I had drawn up a convoluted schematic which I knew had way too many parts and as usual Chuck was a star and helped me remove a heap of bits which weren't necessary. I like this system - I have the stupid idea and Chuck says here's how we do it! He made it bigger and betterer but also more efficient and cleverer. My version is a bit simpler. On Vero it fits into a 1590B - just - and makes my Strat sound big and aggressive. Not necessarily pretty but I have other ways of achieving that. So with my Strat and a 1x12 Marshall style combo I can get things falling of shelves with the Crush (as I call mine) but still have a well defined sound with little fluff.
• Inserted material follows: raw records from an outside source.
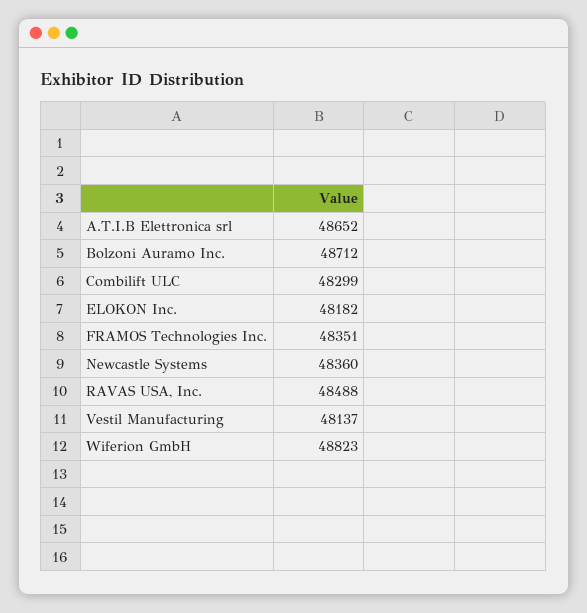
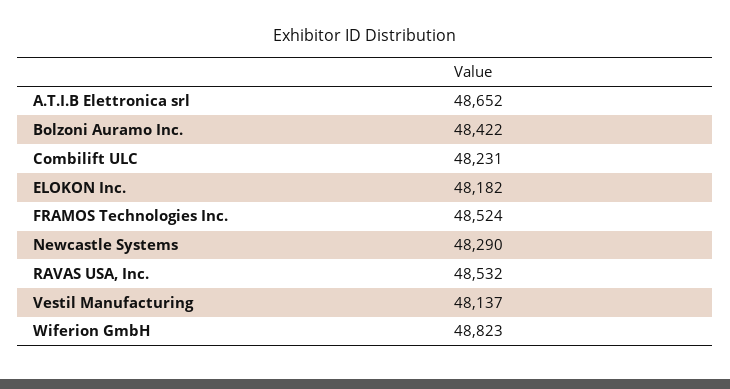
  {
    "A.T.I.B Elettronica srl": 48652,
-   "Bolzoni Auramo Inc.": 48712,
+   "Bolzoni Auramo Inc.": 48422,
-   "Combilift ULC": 48299,
+   "Combilift ULC": 48231,
    "ELOKON Inc.": 48182,
-   "FRAMOS Technologies Inc.": 48351,
+   "FRAMOS Technologies Inc.": 48524,
-   "Newcastle Systems": 48360,
+   "Newcastle Systems": 48290,
-   "RAVAS USA, Inc.": 48488,
+   "RAVAS USA, Inc.": 48532,
    "Vestil Manufacturing": 48137,
    "Wiferion GmbH": 48823
  }

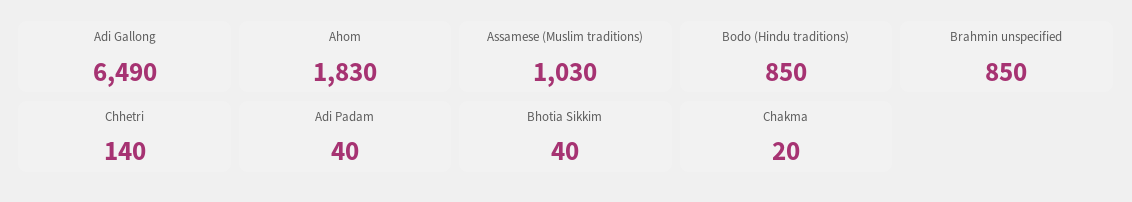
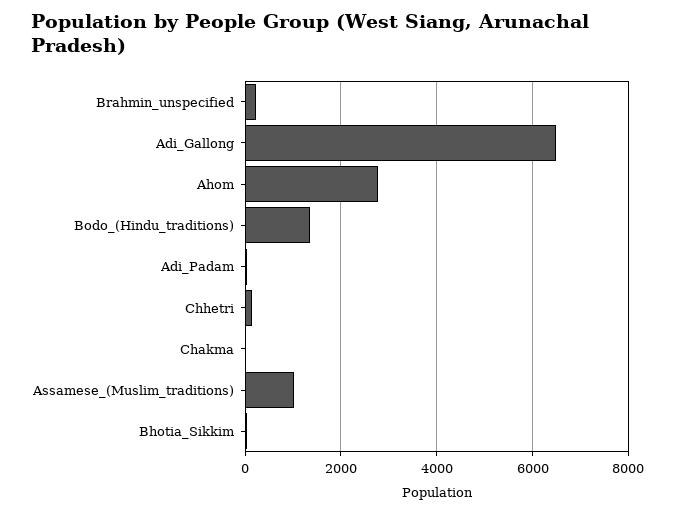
  {
    "Adi Gallong": 6490,
-   "Ahom": 1830,
+   "Ahom": 2800,
    "Assamese (Muslim traditions)": 1030,
-   "Bodo (Hindu traditions)": 850,
+   "Bodo (Hindu traditions)": 1400,
-   "Brahmin unspecified": 850,
+   "Brahmin unspecified": 200,
    "Chhetri": 140,
    "Adi Padam": 40,
    "Bhotia Sikkim": 40,
    "Chakma": 20
  }

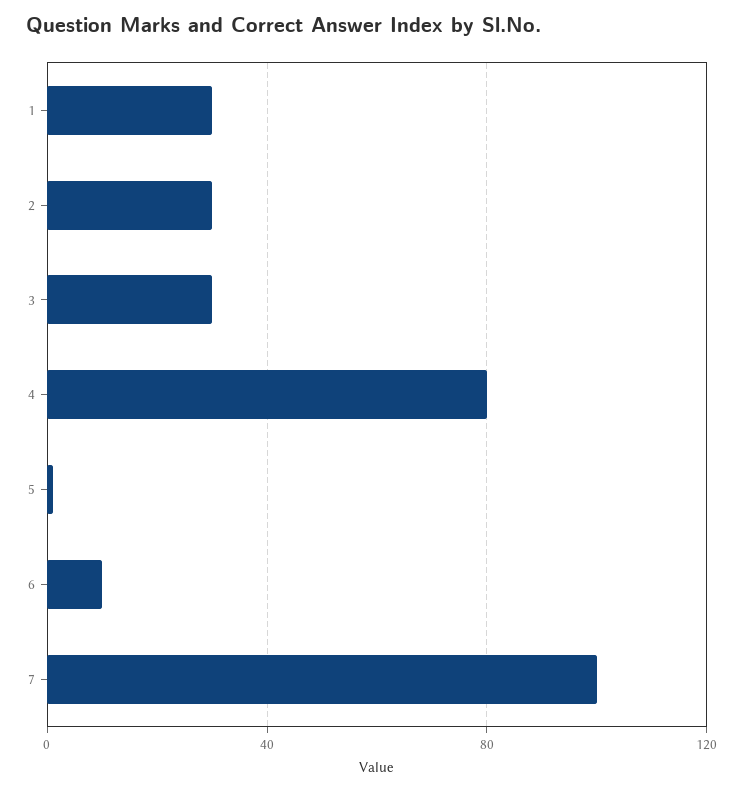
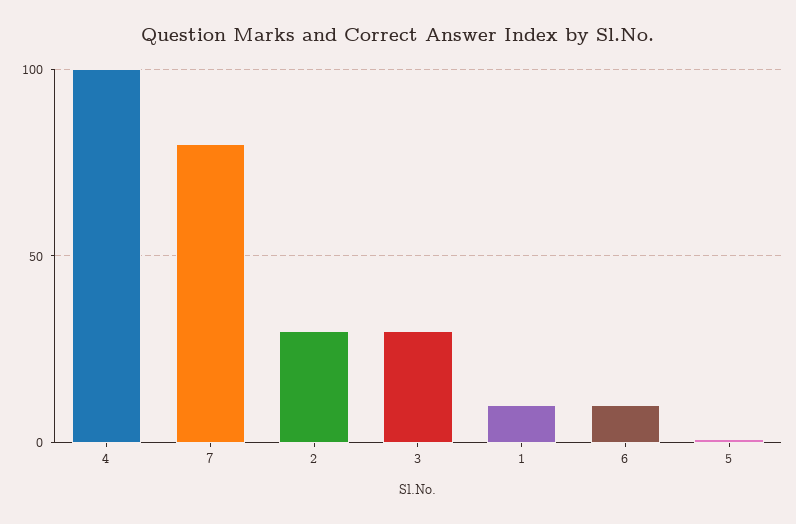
  {
-   "1": 30,
+   "1": 10,
    "2": 30,
    "3": 30,
-   "4": 80,
+   "4": 100,
    "5": 0,
    "6": 10,
-   "7": 100
+   "7": 80
  }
The Shred Master's EQ works better than I could have hoped. Normally I wouldn't do EQ like this but it lets me get huge gobs of tight low end or reduce it to make my Gibsons almost sound thin. The bass control is very powerful.

This is mine. Chuck's is cleverer but mine fits into a 1590B on Vero and does what I want it too. I used an OP07 for IC2 because it doesn't need any compensating caps and I had a bunch of them. I am sure most dual opamps will work for IC1. I like hearing the clarity on the bass strings and generally use it with gain at or below 1.00. If this is a bit glassy or harsh at higher gain making C3 a bit bigger should fix that. 220pF should be enough.

I will build Chuck's version at some stage too.